Stored data entries
━━━━━━━━━━━━━━━━━━━━━━━━━━━━━━

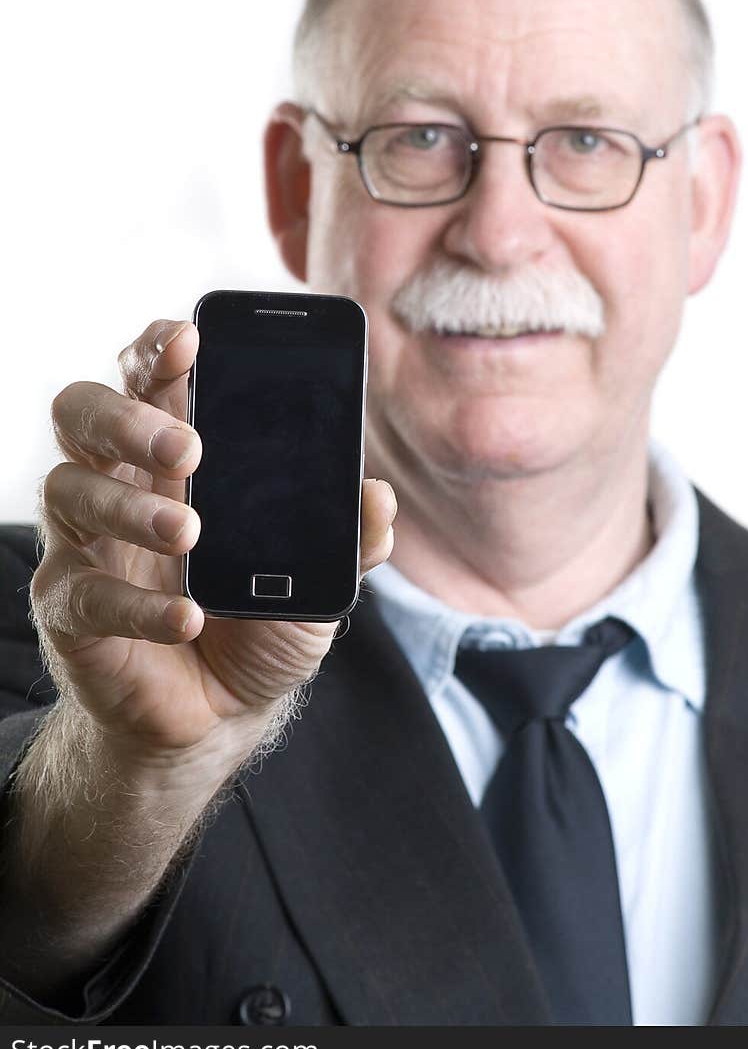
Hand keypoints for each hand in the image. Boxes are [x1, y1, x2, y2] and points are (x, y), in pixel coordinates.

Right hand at [31, 319, 396, 767]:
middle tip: (188, 449)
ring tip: (190, 535)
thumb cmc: (259, 619)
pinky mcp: (72, 611)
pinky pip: (83, 593)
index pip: (146, 375)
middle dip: (128, 417)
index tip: (190, 337)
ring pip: (69, 490)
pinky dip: (138, 606)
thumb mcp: (316, 578)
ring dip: (131, 508)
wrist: (221, 711)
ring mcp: (88, 543)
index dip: (157, 347)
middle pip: (83, 412)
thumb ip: (346, 537)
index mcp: (173, 455)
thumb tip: (377, 498)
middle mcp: (120, 482)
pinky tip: (187, 619)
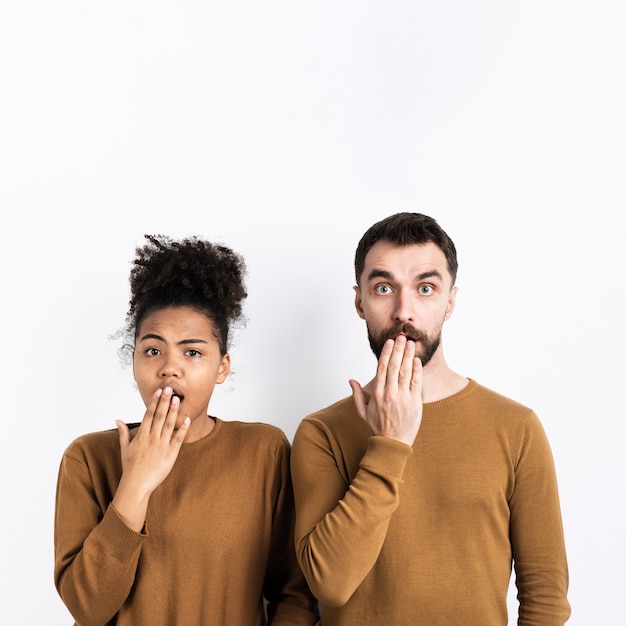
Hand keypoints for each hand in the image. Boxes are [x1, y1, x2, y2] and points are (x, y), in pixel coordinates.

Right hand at [112, 387, 190, 530]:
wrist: (137, 485)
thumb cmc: (130, 467)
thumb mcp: (124, 448)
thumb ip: (123, 433)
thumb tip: (118, 419)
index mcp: (141, 436)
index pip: (148, 415)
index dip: (154, 402)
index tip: (158, 391)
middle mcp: (151, 439)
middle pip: (159, 416)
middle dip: (164, 402)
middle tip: (169, 388)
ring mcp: (161, 446)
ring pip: (168, 425)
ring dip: (173, 411)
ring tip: (177, 399)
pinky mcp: (170, 455)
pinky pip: (178, 439)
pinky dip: (182, 429)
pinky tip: (187, 419)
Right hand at [349, 335, 422, 445]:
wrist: (393, 443)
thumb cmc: (378, 426)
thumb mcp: (363, 411)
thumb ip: (357, 395)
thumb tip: (351, 380)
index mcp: (377, 394)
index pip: (381, 368)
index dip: (385, 353)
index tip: (389, 342)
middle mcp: (389, 393)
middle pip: (393, 366)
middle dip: (397, 350)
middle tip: (400, 337)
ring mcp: (402, 397)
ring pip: (405, 372)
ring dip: (407, 356)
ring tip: (410, 343)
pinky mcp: (414, 402)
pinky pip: (415, 383)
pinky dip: (416, 370)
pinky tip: (416, 360)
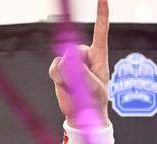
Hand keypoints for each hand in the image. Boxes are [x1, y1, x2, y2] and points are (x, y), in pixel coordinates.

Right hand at [49, 0, 109, 128]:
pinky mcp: (60, 68)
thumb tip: (67, 54)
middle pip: (74, 49)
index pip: (100, 31)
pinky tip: (66, 86)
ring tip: (75, 87)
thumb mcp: (92, 86)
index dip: (101, 14)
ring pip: (63, 60)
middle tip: (83, 83)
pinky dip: (59, 78)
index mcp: (99, 56)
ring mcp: (71, 61)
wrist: (81, 116)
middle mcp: (84, 55)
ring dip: (68, 76)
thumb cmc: (94, 101)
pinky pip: (55, 67)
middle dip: (76, 66)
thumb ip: (80, 69)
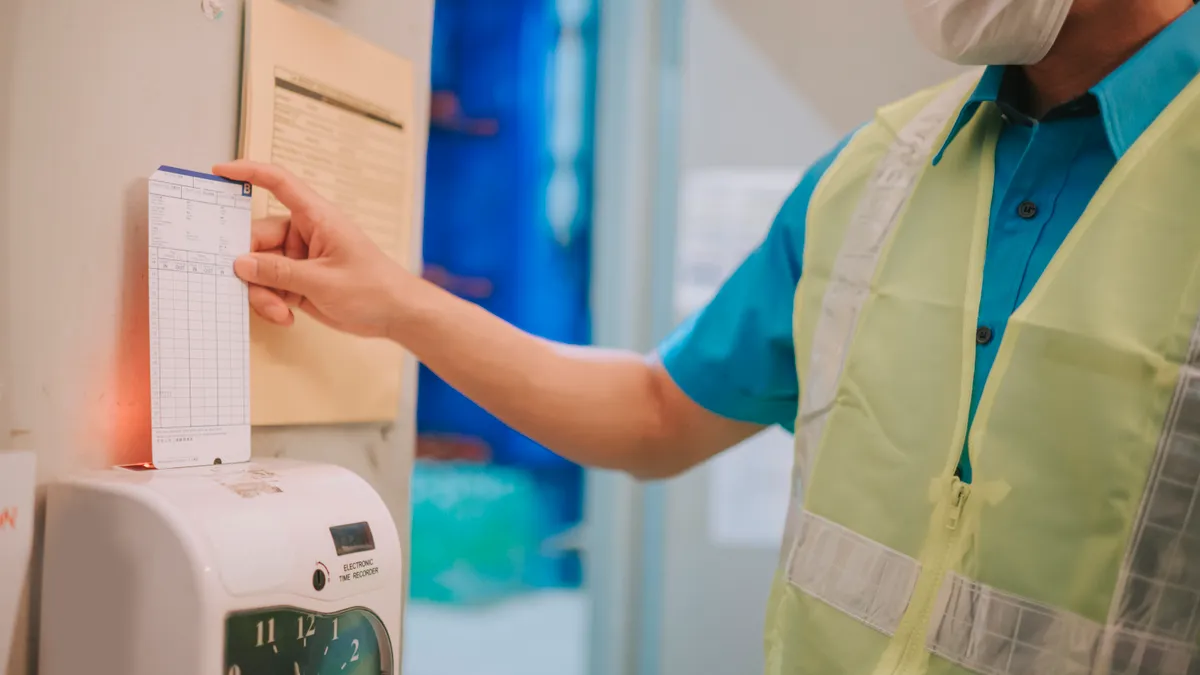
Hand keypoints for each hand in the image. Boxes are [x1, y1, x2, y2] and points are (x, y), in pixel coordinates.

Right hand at [212, 160, 409, 337]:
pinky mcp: (299, 281)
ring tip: (279, 313)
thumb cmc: (373, 288)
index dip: (249, 172)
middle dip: (251, 269)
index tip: (220, 171)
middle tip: (258, 295)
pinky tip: (286, 317)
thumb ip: (278, 273)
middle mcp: (304, 234)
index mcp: (316, 218)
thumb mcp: (322, 282)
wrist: (398, 315)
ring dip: (263, 293)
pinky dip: (272, 303)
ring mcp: (300, 259)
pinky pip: (270, 287)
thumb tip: (240, 263)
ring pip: (260, 269)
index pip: (279, 184)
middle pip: (257, 239)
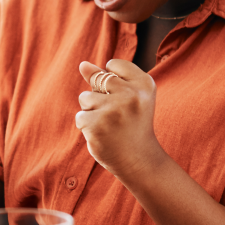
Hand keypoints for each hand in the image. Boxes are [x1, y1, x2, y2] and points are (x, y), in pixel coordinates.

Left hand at [75, 59, 167, 180]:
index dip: (112, 81)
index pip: (113, 65)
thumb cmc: (132, 125)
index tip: (125, 99)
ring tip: (110, 125)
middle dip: (101, 96)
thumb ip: (105, 78)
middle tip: (118, 115)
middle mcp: (131, 94)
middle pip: (98, 79)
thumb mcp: (128, 96)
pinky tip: (103, 136)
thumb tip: (82, 64)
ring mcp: (114, 110)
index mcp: (144, 83)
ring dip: (92, 111)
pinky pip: (80, 117)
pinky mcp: (97, 124)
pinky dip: (87, 127)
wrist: (139, 160)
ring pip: (85, 98)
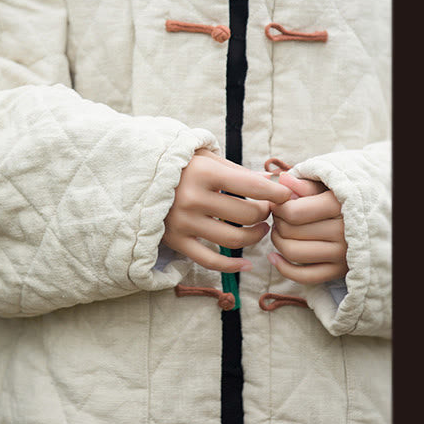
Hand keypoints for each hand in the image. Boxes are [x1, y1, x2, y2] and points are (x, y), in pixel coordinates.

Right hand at [163, 149, 292, 272]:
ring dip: (255, 236)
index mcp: (203, 172)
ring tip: (260, 229)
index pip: (252, 185)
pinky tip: (246, 264)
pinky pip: (209, 261)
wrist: (136, 178)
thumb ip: (239, 172)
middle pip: (246, 214)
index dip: (276, 193)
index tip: (288, 197)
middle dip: (265, 213)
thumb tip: (276, 185)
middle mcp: (192, 198)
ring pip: (233, 240)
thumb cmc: (180, 165)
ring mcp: (182, 222)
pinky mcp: (175, 241)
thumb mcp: (206, 157)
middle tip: (268, 210)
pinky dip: (232, 266)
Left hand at [267, 172, 347, 283]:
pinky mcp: (339, 271)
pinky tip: (274, 256)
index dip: (278, 208)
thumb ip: (306, 184)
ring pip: (293, 252)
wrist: (376, 221)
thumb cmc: (345, 199)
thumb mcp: (330, 186)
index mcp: (339, 206)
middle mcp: (342, 232)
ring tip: (279, 231)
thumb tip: (283, 180)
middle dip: (277, 223)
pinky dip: (283, 268)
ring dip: (278, 242)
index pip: (293, 212)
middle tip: (278, 216)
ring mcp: (341, 254)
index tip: (278, 203)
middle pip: (290, 232)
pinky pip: (304, 276)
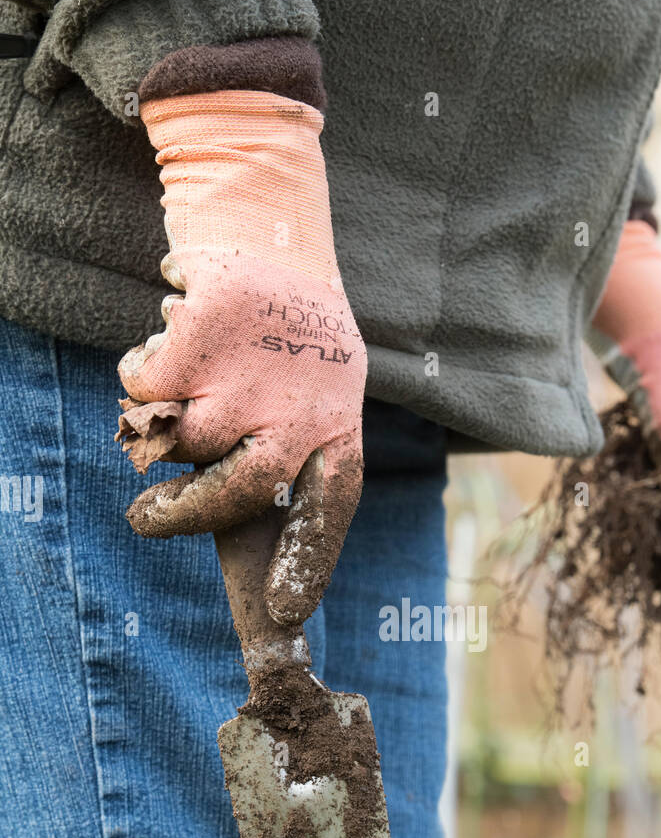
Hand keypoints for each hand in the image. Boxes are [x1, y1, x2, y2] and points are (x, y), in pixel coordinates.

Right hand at [116, 90, 364, 624]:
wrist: (269, 222)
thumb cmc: (288, 326)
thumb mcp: (317, 384)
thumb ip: (286, 449)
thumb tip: (235, 522)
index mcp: (339, 423)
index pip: (329, 508)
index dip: (307, 563)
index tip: (287, 616)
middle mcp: (301, 405)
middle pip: (237, 492)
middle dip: (181, 517)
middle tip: (144, 518)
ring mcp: (253, 372)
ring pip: (177, 437)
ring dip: (159, 415)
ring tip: (181, 375)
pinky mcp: (205, 332)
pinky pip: (145, 385)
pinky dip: (143, 367)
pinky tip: (174, 332)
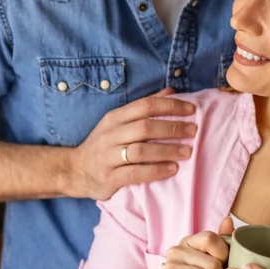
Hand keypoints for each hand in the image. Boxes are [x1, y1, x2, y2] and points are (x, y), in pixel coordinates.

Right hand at [70, 88, 197, 200]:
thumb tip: (172, 91)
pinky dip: (156, 170)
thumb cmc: (105, 145)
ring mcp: (108, 157)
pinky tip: (172, 169)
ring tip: (187, 152)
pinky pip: (135, 173)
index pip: (145, 105)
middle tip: (194, 131)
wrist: (76, 171)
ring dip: (167, 150)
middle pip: (145, 127)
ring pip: (141, 150)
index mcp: (114, 118)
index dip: (170, 106)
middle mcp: (110, 135)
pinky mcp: (109, 177)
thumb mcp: (119, 122)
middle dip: (172, 128)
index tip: (192, 110)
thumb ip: (144, 108)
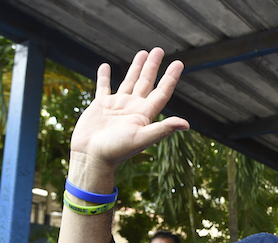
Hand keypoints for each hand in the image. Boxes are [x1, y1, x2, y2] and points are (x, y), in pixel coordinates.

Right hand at [70, 48, 189, 172]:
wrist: (91, 158)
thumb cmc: (117, 151)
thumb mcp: (142, 138)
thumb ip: (163, 129)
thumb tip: (186, 124)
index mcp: (144, 114)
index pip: (161, 92)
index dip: (170, 78)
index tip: (179, 63)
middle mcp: (133, 108)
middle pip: (146, 83)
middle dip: (153, 66)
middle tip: (158, 50)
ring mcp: (117, 106)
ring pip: (129, 82)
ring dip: (136, 68)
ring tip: (142, 53)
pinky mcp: (100, 106)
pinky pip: (103, 87)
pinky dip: (104, 76)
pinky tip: (106, 66)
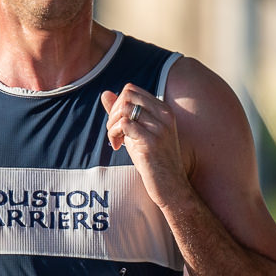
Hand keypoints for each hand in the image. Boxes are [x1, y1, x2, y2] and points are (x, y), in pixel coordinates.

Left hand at [100, 84, 191, 210]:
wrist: (171, 186)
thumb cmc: (153, 161)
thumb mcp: (137, 133)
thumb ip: (122, 113)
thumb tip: (105, 93)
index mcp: (163, 110)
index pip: (131, 90)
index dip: (117, 104)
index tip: (118, 124)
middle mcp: (164, 115)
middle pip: (127, 95)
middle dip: (113, 112)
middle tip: (114, 132)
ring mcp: (160, 128)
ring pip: (124, 109)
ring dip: (112, 124)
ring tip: (116, 140)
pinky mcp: (152, 142)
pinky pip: (124, 124)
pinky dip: (114, 134)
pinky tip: (118, 146)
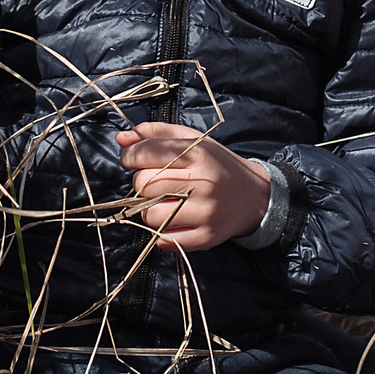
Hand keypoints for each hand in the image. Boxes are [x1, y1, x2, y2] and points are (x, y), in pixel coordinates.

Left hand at [117, 123, 270, 251]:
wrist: (253, 196)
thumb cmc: (216, 165)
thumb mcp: (192, 141)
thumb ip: (156, 134)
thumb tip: (121, 138)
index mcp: (199, 154)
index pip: (146, 153)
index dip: (130, 156)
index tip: (131, 160)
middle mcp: (204, 183)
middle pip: (144, 185)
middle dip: (140, 183)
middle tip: (153, 182)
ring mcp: (206, 213)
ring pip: (150, 216)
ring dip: (148, 210)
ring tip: (164, 202)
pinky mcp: (206, 237)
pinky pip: (164, 239)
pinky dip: (161, 232)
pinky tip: (174, 219)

━━━━━━━━━━━━━━━━━━━━━━━━━━━━━━

* ASSIGNMENT
When you reach the line that has "ring mcp: (71, 61)" in the data above, start repeating lines exactly, and stop after the line that has "index mcp: (144, 83)"; pictures stay out.

* RESPONSE TO THIS TASK
ring mcp: (71, 61)
wrist: (81, 116)
middle mcp: (84, 55)
ring dip: (68, 76)
thumb cmc: (94, 101)
pinky pip: (55, 67)
middle dip: (76, 66)
thumb ip: (80, 69)
Hand keypoints for each hand in the image. Boxes are [x1, y1, x2, y2] and points are (x, y), in pixel coordinates.

Right hand at [212, 160, 409, 337]:
pinky mcp: (299, 281)
ring tip: (279, 313)
thumb cmc: (373, 288)
index dip: (249, 172)
middle dip: (251, 269)
index tip: (220, 171)
middle tip: (258, 295)
pinky tip: (286, 317)
thumb ip: (278, 273)
middle mcp: (304, 234)
index mcp: (316, 218)
thumb mcp: (322, 282)
wrist: (398, 315)
ring dip: (263, 293)
pinky dip: (272, 303)
ring mcp: (300, 259)
pinky pip: (270, 287)
thumb tip: (240, 263)
ring pip: (260, 269)
index pip: (279, 184)
middle pip: (257, 239)
Hand keypoints for each hand in the image. Boxes are [x1, y1, x2, y2] and points are (x, y), in pixel coordinates.

Left hand at [75, 59, 167, 180]:
index dip: (112, 81)
index pip: (113, 65)
thumb cmc: (132, 125)
index tip: (125, 99)
ring tip: (110, 125)
middle dip: (101, 96)
thumb ip: (105, 78)
middle tip: (118, 115)
middle mcp: (131, 94)
middle pip: (98, 79)
thumb mcp: (128, 96)
pinky tip: (103, 136)
thumb tip: (82, 64)
ring mcp: (114, 110)
index mcp: (144, 83)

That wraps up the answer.